BEGIN Dataset
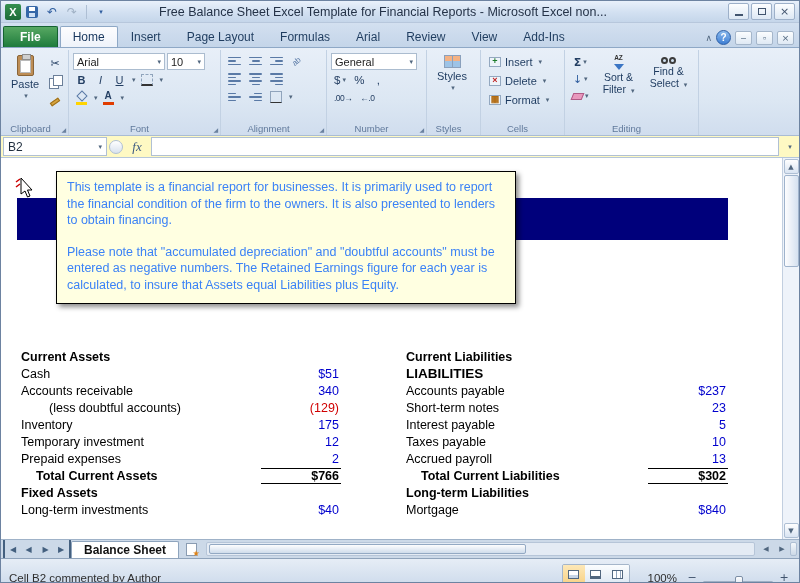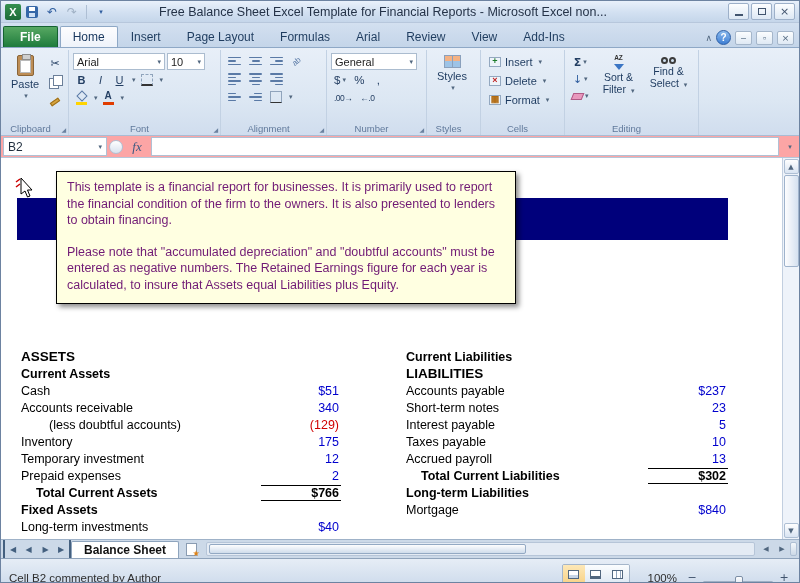--- a/index.html
+++ b/index.html
@@ -73,7 +73,7 @@
 .binoc span{width:7px;height:7px;border:2px solid #3b3b3b;border-radius:50%;background:#cfe0f0;display:block}
 .eraser{width:11px;height:7px;background:#e898bd;border:1px solid #b05a86;transform:skewX(-22deg)}
 
-.formulabar{height:22px;display:flex;align-items:stretch;background:#fca5a5;border-bottom:1px solid #b6c7da;padding:1px 2px;gap:2px}
+.formulabar{height:22px;display:flex;align-items:stretch;background:#fef9c3;border-bottom:1px solid #b6c7da;padding:1px 2px;gap:2px}
 .namebox{width:104px;background:#fff;border:1px solid #b0c0d4;display:flex;align-items:center;justify-content:space-between;padding:0 4px;font-size:12px}
 .fb-circle{width:14px;height:14px;border-radius:50%;background:linear-gradient(#fff,#d8e2ee);border:1px solid #b0c0d4;align-self:center}
 .fxbtn{width:24px;display:flex;align-items:center;justify-content:center;font-style:italic;font-family:"Liberation Serif",serif;color:#3c5a82;font-size:13px}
END Dataset
> _Assignment_:
Search the records above for the string "stretch". Copy every line that contains it.

> _Written answer_:
-.formulabar{height:22px;display:flex;align-items:stretch;background:#fca5a5;border-bottom:1px solid #b6c7da;padding:1px 2px;gap:2px}
+.formulabar{height:22px;display:flex;align-items:stretch;background:#fef9c3;border-bottom:1px solid #b6c7da;padding:1px 2px;gap:2px}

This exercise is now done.